A crise não é portuguesa. A elevada liquidez injetada pelo BCE nos últimos anos, sem uma política orçamental que a acompanhasse, levou à deslocação massiva de investimento para o imobiliário, que foi fugindo de uma banca instável e de uma economia estagnada. Tornou-se um investimento financeiro apetecível e as casas fugiram das mãos de quem vivia nas cidades. Mais de 60% dos britânicos de classe média, entre os 25 e os 34 anos, tinham casa própria em 1997. Vinte anos depois, são pouco mais de 20%. No nosso caso, à falta de vontade para regular instrumentos como os vistos gold, Alojamento Local ou benefícios fiscais concedidos a estrangeiros endinheirados, junta-se a falta de habitação pública. Viena, Amesterdão, Estocolmo ou Bruxelas têm entre 25% a mais de 40% de casas geridas por programas sociais. Paris quer chegar a 30% já em 2030. Lisboa e Porto nem chegam aos 10%. No total do país, não passam de 2%. E as dificuldades do anterior executivo da Câmara de Lisboa em assegurar fogos a preços acessíveis faz-me temer pelo sucesso de projetos em dezenas de concelhos com menos massa crítica.

Lisboa e Porto entraram tardiamente nos radares do turismo e, com ele, no mercado imobiliário global. Depois dos vistos gold, a novidade são os nómadas digitais, que, com a experiência da pandemia, perceberam que podem trabalhar de qualquer lugar. O clima ameno, boas praias, segurança, preços baixos para os padrões internacionais e a qualidade dos cuidados de saúde (sim, leu bem) fazem de Portugal, aos olhos da imprensa internacional, a “nova Califórnia” na Europa. Esta semana, a Bloomberg incluiu Lisboa entre os seis novos “destinos hipster” para expatriados. A imprensa parola rejubila. Mas um nómada digital californiano alegrava-se, numa reportagem do “LA Times”, com o facto de ser possível alugar um apartamento em Alfama por 2100 euros, metade do que pagava em São Francisco. Quase o dobro do salário médio nacional. Com o que se recebe aqui não teremos onde viver.

O meu problema não são os estrangeiros, como imaginam. São bem-vindos em cidades que se querem do mundo. O problema é a disparidade de tratamento fiscal. Temos portugueses com salários baixos e sem acesso aos benefícios fiscais reservados para os estrangeiros qualificados a competir pelo acesso a um teto onde viver. E o problema é a ausência de políticas públicas que contrabalancem a pressão do mercado global. Isto é um jogo viciado. Dizê-lo não é xenofobia, como acusou um deputado do IL em defesa da desregulação de tudo, porque o Estado não deve subsidiar o luxo de viver em Lisboa ou no Porto e o mercado pode tratar da estratificação social do território, até termos cidades sem trabalhadores com salários médios, por isso disfuncionais. O problema é estarmos a aquecer uma panela de pressão de um ressentimento social que alimentará a xenofobia.

A solução passa por mais Estado, essa heresia para os dogmas da moda. Seja para a regulação de instrumentos de atração de compradores, quando temos de desinchar a bolha; seja para o aumento da oferta pública de habitação a preços acessíveis.

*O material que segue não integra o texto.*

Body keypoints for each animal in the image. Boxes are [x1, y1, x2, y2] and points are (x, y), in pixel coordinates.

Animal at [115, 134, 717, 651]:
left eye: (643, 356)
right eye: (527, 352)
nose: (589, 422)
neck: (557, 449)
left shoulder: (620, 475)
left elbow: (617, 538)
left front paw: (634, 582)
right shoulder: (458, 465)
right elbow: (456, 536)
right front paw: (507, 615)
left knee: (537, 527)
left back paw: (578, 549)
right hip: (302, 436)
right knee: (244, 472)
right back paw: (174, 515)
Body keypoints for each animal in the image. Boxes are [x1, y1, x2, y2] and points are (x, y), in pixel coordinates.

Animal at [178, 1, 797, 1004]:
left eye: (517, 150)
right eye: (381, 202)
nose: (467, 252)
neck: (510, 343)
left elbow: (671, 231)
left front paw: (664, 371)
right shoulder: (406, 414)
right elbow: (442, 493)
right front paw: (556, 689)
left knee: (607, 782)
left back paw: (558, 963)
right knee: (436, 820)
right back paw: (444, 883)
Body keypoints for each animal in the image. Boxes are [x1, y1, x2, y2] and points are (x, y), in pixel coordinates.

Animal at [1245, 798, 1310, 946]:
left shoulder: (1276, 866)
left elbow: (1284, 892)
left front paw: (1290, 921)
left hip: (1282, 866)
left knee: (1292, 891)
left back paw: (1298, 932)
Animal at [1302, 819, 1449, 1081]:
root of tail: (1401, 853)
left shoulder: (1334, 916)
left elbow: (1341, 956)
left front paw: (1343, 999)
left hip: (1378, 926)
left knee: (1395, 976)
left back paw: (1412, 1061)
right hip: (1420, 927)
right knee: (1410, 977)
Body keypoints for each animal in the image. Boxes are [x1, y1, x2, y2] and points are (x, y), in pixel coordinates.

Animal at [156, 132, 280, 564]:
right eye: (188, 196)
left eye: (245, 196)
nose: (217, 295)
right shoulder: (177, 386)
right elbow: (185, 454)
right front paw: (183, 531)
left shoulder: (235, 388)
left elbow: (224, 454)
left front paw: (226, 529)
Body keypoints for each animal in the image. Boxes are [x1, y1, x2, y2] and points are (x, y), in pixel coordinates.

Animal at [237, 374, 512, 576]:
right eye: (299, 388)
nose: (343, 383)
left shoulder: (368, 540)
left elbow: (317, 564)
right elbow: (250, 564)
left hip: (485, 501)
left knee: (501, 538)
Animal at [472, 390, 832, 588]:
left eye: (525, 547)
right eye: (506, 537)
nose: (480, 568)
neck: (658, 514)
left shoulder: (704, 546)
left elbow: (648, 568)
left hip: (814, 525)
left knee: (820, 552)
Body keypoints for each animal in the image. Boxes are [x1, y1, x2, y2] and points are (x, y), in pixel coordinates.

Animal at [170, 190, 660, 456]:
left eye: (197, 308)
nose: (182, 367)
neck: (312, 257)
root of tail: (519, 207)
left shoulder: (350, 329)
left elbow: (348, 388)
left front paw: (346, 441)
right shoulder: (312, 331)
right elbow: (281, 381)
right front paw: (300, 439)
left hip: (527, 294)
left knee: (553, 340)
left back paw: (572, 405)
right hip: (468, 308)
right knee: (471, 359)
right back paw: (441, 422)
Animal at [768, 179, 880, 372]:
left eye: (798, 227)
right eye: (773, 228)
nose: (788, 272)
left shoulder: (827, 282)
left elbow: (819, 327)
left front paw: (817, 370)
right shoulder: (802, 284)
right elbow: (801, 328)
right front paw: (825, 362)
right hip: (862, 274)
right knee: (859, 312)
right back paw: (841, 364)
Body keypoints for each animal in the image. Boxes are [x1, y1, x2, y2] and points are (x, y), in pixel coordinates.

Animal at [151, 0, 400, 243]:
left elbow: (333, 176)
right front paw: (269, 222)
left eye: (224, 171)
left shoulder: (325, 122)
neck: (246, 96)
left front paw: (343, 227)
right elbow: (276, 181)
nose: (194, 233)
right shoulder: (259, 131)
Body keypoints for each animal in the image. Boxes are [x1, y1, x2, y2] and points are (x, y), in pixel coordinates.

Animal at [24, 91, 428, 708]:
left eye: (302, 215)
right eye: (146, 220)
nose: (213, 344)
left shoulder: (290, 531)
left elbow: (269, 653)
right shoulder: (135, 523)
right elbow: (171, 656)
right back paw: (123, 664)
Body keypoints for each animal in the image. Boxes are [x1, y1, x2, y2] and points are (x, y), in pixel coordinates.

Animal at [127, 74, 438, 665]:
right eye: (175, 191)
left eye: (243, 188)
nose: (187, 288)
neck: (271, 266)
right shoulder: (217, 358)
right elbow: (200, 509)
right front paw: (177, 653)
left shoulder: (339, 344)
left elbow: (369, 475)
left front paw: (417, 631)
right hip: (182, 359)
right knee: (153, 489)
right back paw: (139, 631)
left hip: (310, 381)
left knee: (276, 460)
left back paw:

O que fazem tantos países europeus, despreocupados com o estigma das políticas “socialistas”. Mas não está fácil vender por cá o que é óbvio em tanto lado. Basta ter ouvido Carlos Moedas, num encontro de uma das maiores promotoras imobiliárias de luxo a confessar-se “humilde perante as dificuldades que elas sofrem” em Lisboa, para perceber porque se opõe à regulação do Alojamento Local, que considera uma limitação à “liberdade de empreender”. É deixar empreender sem limites até que ninguém que aqui trabalhe e pague impostos aqui possa viver. Nem os que servem à mesa hipster. Seremos um soalheiro cartão postal. Morto.»